**Extrait du document:**
+++
La loi de 1972 traduit d’abord un progrès sensible dans l’énonciation des faits racistes, elle est ensuite un rappel aux valeurs républicaines. Pour la première fois la loi punit la diffamation raciste, sanctionne toute mention d’appartenance à une nation, une race, une religion. Elle permet à des associations (mais pas aux syndicats) et plus uniquement aux victimes de se porter partie civile.

La loi de 1972 va modifier le Code pénal et la loi sur la presse de 1881. Jusqu’alors seuls l’écrit et la parole racistes sont passibles de sanctions. La discrimination au travail ou dans la vie courante ne l’est pas. La loi de 1972 (loi Pléven) aborde un certain nombre d’actes commis dans la vie courante mais reste timide s’agissant du travail. Les lois Auroux de 1982 corrigeront un peu cette timidité en intégrant au Code du travail l’article L 122-45 qui prohibe la sanction ou le licenciement d’un salarié fondé sur « son origine, son appartenance à une ethnie, une nation ou une race ». En 1990 (loi Gayssot) une nouvelle loi renforce la lutte contre les actes racistes, antisémites ou xénophobes. La Commission nationale consultative des droits de l’homme est chargée d’établir chaque année, le 21 mars, un rapport public faisant le point sur la lutte contre le racisme. Le Code pénal, la loi sur la presse sont enrichis, et cette fois le Code du travail aussi. Certaines dispositions seront précisées par la loi du 31 décembre 1992. (2)
+++
**Données sources:**

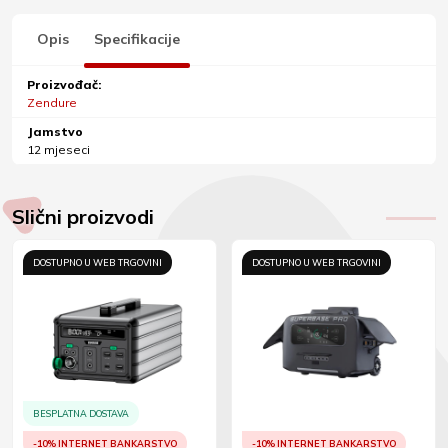
Opis
Specifikacije
Proizvođač:
Zendure
Jamstvo
12 mjeseci
Slični proizvodi
DOSTUPNO U WEB TRGOVINI
DOSTUPNO U WEB TRGOVINI
BESPLATNA DOSTAVA
-10% INTERNET BANKARSTVO
-10% INTERNET BANKARSTVO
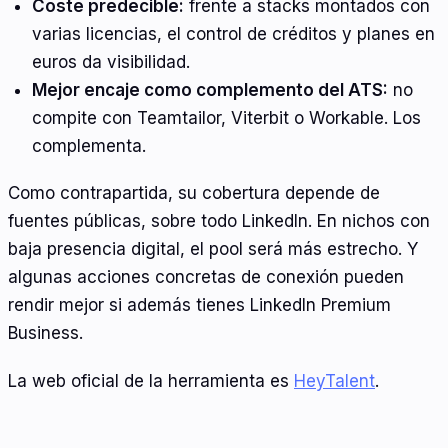
Coste predecible:
frente a stacks montados con
varias licencias, el control de créditos y planes en
euros da visibilidad.
Mejor encaje como complemento del ATS:
no
compite con Teamtailor, Viterbit o Workable. Los
complementa.
Como contrapartida, su cobertura depende de
fuentes públicas, sobre todo LinkedIn. En nichos con
baja presencia digital, el pool será más estrecho. Y
algunas acciones concretas de conexión pueden
rendir mejor si además tienes LinkedIn Premium
Business.
La web oficial de la herramienta es
HeyTalent
.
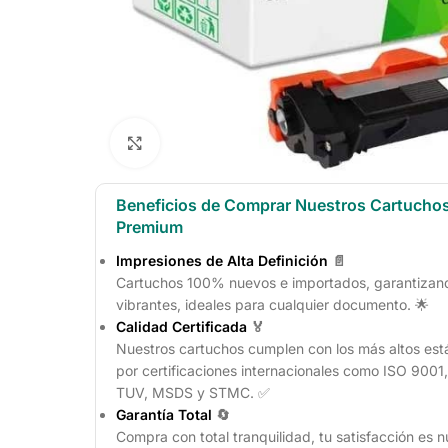
Click to enlarge
Beneficios de Comprar Nuestros Cartucho
Premium
Impresiones de Alta Definición
📄
Cartuchos 100% nuevos e importados, garantizando
vibrantes, ideales para cualquier documento. 🌟
Calidad Certificada
🏅
Nuestros cartuchos cumplen con los más altos est
por certificaciones internacionales como ISO 900
TUV, MSDS y STMC. ✅
Garantía Total
🔄
Compra con total tranquilidad, tu satisfacción es n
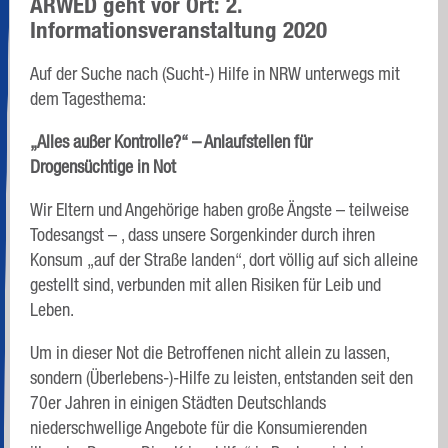
ARWED geht vor Ort: 2.
Informationsveranstaltung 2020
Auf der Suche nach (Sucht-) Hilfe in NRW unterwegs mit
dem Tagesthema:
„Alles außer Kontrolle?“ – Anlaufstellen für
Drogensüchtige in Not
Wir Eltern und Angehörige haben große Ängste – teilweise
Todesangst – , dass unsere Sorgenkinder durch ihren
Konsum „auf der Straße landen“, dort völlig auf sich alleine
gestellt sind, verbunden mit allen Risiken für Leib und
Leben.
Um in dieser Not die Betroffenen nicht allein zu lassen,
sondern (Überlebens-)-Hilfe zu leisten, entstanden seit den
70er Jahren in einigen Städten Deutschlands
niederschwellige Angebote für die Konsumierenden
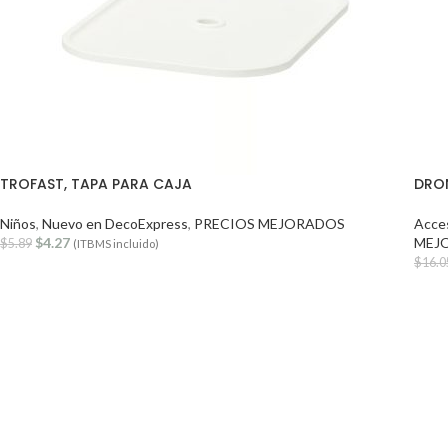
TROFAST, TAPA PARA CAJA
DRON
Niños
,
Nuevo en DecoExpress
,
PRECIOS MEJORADOS
Acces
$
4.27
MEJ
$
5.89
(ITBMS incluido)
$
16.0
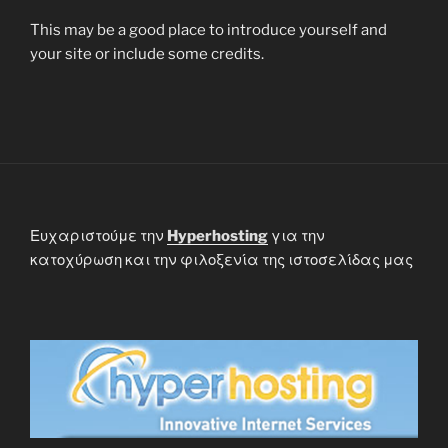
This may be a good place to introduce yourself and
your site or include some credits.
Ευχαριστούμε την
Hyperhosting
για την
κατοχύρωση και την φιλοξενία της ιστοσελίδας μας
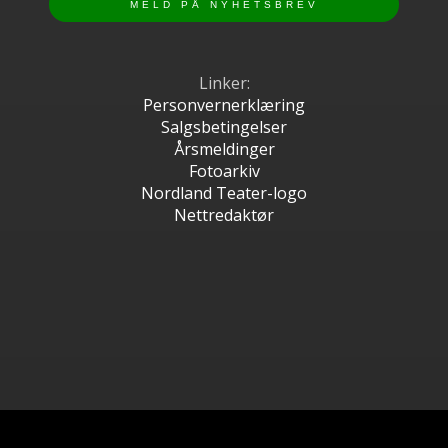
Linker:
Personvernerklæring
Salgsbetingelser
Årsmeldinger
Fotoarkiv
Nordland Teater-logo
Nettredaktør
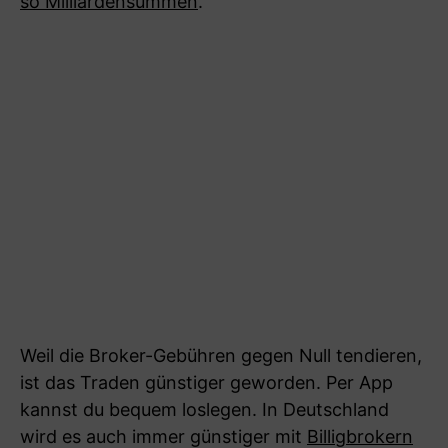
so Milliardensummen
.
Weil die Broker-Gebühren gegen Null tendieren,
ist das Traden günstiger geworden. Per App
kannst du bequem loslegen. In Deutschland
wird es auch immer günstiger mit
Billigbrokern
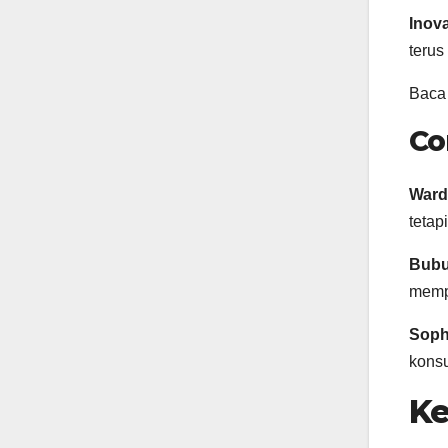
Inov
terus
Baca
Co
Ward
tetap
Bubu
mempe
Soph
konsu
Ke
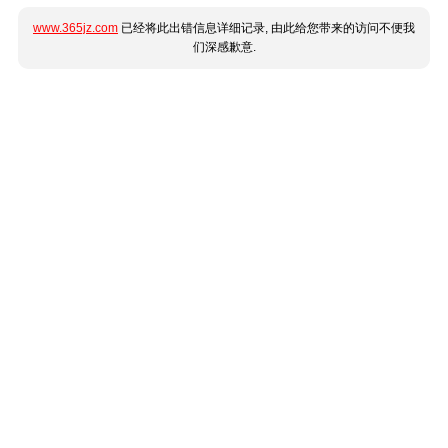
www.365jz.com
已经将此出错信息详细记录, 由此给您带来的访问不便我
们深感歉意.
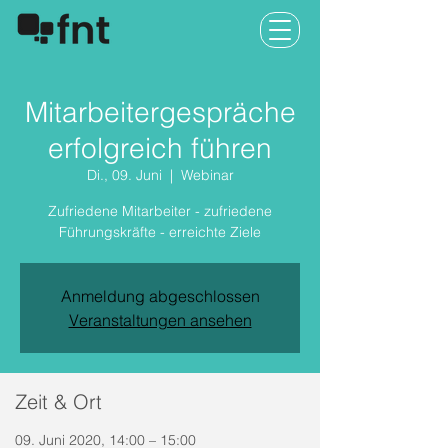
Mitarbeitergespräche
erfolgreich führen
Di., 09. Juni
  |  
Webinar
Zufriedene Mitarbeiter - zufriedene
Führungskräfte - erreichte Ziele
Anmeldung abgeschlossen
Veranstaltungen ansehen
Zeit & Ort
09. Juni 2020, 14:00 – 15:00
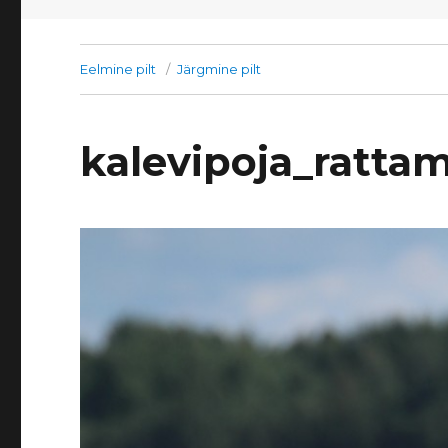
Eelmine pilt
Järgmine pilt
kalevipoja_ratta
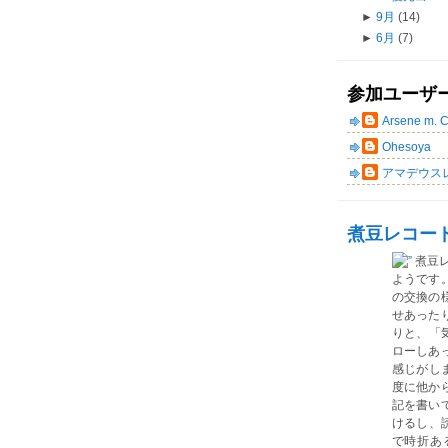
►
9月
(14)
►
6月
(7)
参加ユーザ
Arsene m. 
Ohesoya
アマデウス
煮豆レコー
煮豆
ようです
の交換の
せあった
りと、「気
ローしあ
感じがしま
度に他か
記を書い
けるし、読
で時折あ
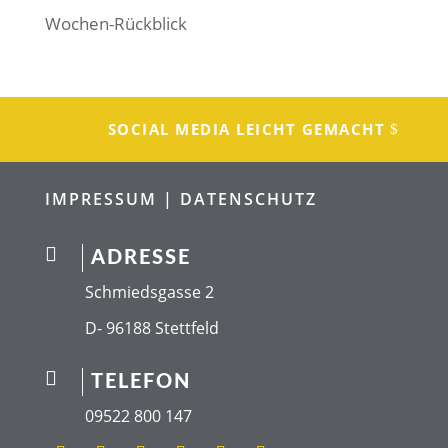
Wochen-Rückblick
SOCIAL MEDIA LEICHT GEMACHT
IMPRESSUM |
DATENSCHUTZ

ADRESSE
Schmiedsgasse 2
D- 96188 Stettfeld

TELEFON
09522 800 147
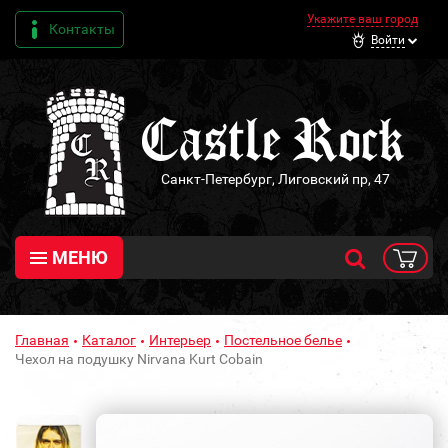
Укажите ваш город
Контакты
Войти
Санкт-Петербург, Лиговский пр, 47
МЕНЮ
Главная
Каталог
Интерьер
Постельное белье
Чехол на подушку Nirvana Kurt Cobain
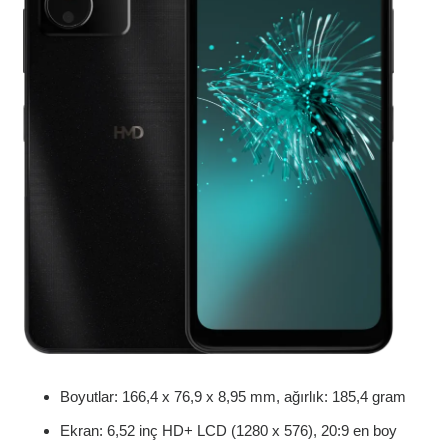
Boyutlar: 166,4 x 76,9 x 8,95 mm, ağırlık: 185,4 gram
Ekran: 6,52 inç HD+ LCD (1280 x 576), 20:9 en boy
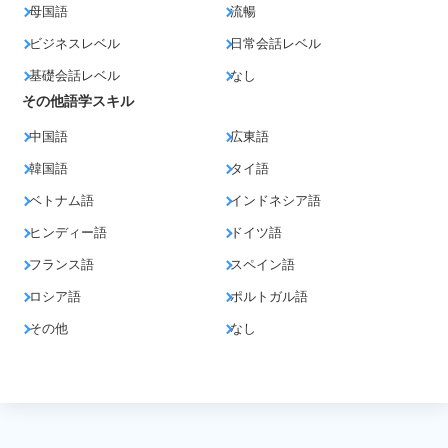
母国語
流暢
ビジネスレベル
日常会話レベル
基礎会話レベル
なし
その他語学スキル
中国語
広東語
韓国語
タイ語
ベトナム語
インドネシア語
ヒンディー語
ドイツ語
フランス語
スペイン語
ロシア語
ポルトガル語
その他
なし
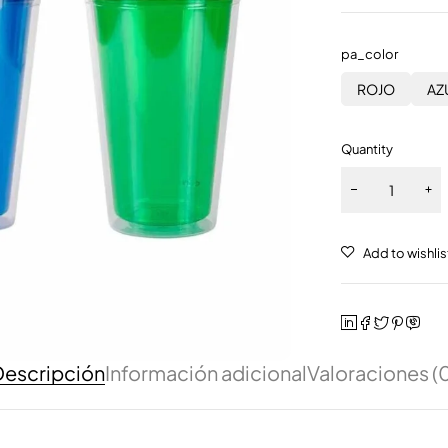
pa_color
ROJO
AZ
Quantity
escripción
Información adicional
Valoraciones (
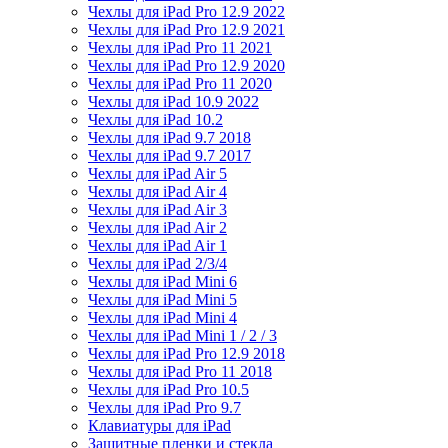
Чехлы для iPad Pro 12.9 2022
Чехлы для iPad Pro 12.9 2021
Чехлы для iPad Pro 11 2021
Чехлы для iPad Pro 12.9 2020
Чехлы для iPad Pro 11 2020
Чехлы для iPad 10.9 2022
Чехлы для iPad 10.2
Чехлы для iPad 9.7 2018
Чехлы для iPad 9.7 2017
Чехлы для iPad Air 5
Чехлы для iPad Air 4
Чехлы для iPad Air 3
Чехлы для iPad Air 2
Чехлы для iPad Air 1
Чехлы для iPad 2/3/4
Чехлы для iPad Mini 6
Чехлы для iPad Mini 5
Чехлы для iPad Mini 4
Чехлы для iPad Mini 1 / 2 / 3
Чехлы для iPad Pro 12.9 2018
Чехлы для iPad Pro 11 2018
Чехлы для iPad Pro 10.5
Чехлы для iPad Pro 9.7
Клавиатуры для iPad
Защитные пленки и стекла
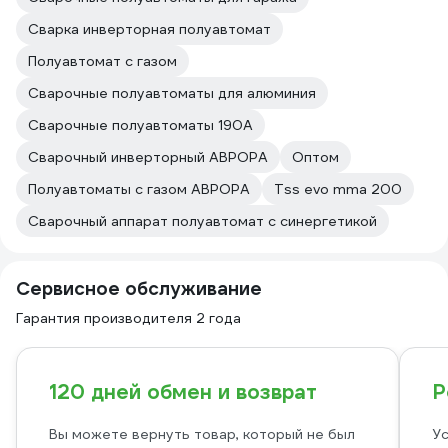
Сварка инверторная полуавтомат
Полуавтомат с газом
Сварочные полуавтоматы для алюминия
Сварочные полуавтоматы 190А
Сварочный инверторный АВРОРА
Оптом
Полуавтоматы с газом АВРОРА
Tss evo mma 200
Сварочный аппарат полуавтомат с синергетикой
Сервисное обслуживание
Гарантия производителя 2 года
120 дней обмен и возврат
Р
Вы можете вернуть товар, который не был
Ус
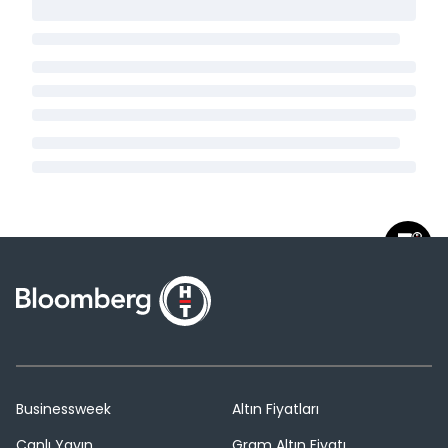
Businessweek
Altın Fiyatları
Canlı Yayın
Gram Altın Fiyatı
+++
**Consigne:**
Citez mot pour mot, s'il vous plaît, le passage de l'extrait sur la législation antiraciste qui commence par « La loi de 1972 traduit » et se poursuit jusqu'à « porter partie civile. ». Les enregistrements sont sans lien avec l'extrait sur la législation antiraciste.

**Réponse attendue:**
La loi de 1972 traduit d’abord un progrès sensible dans l’énonciation des faits racistes, elle est ensuite un rappel aux valeurs républicaines. Pour la première fois la loi punit la diffamation raciste, sanctionne toute mention d’appartenance à une nation, une race, une religion. Elle permet à des associations (mais pas aux syndicats) et plus uniquement aux victimes de se porter partie civile.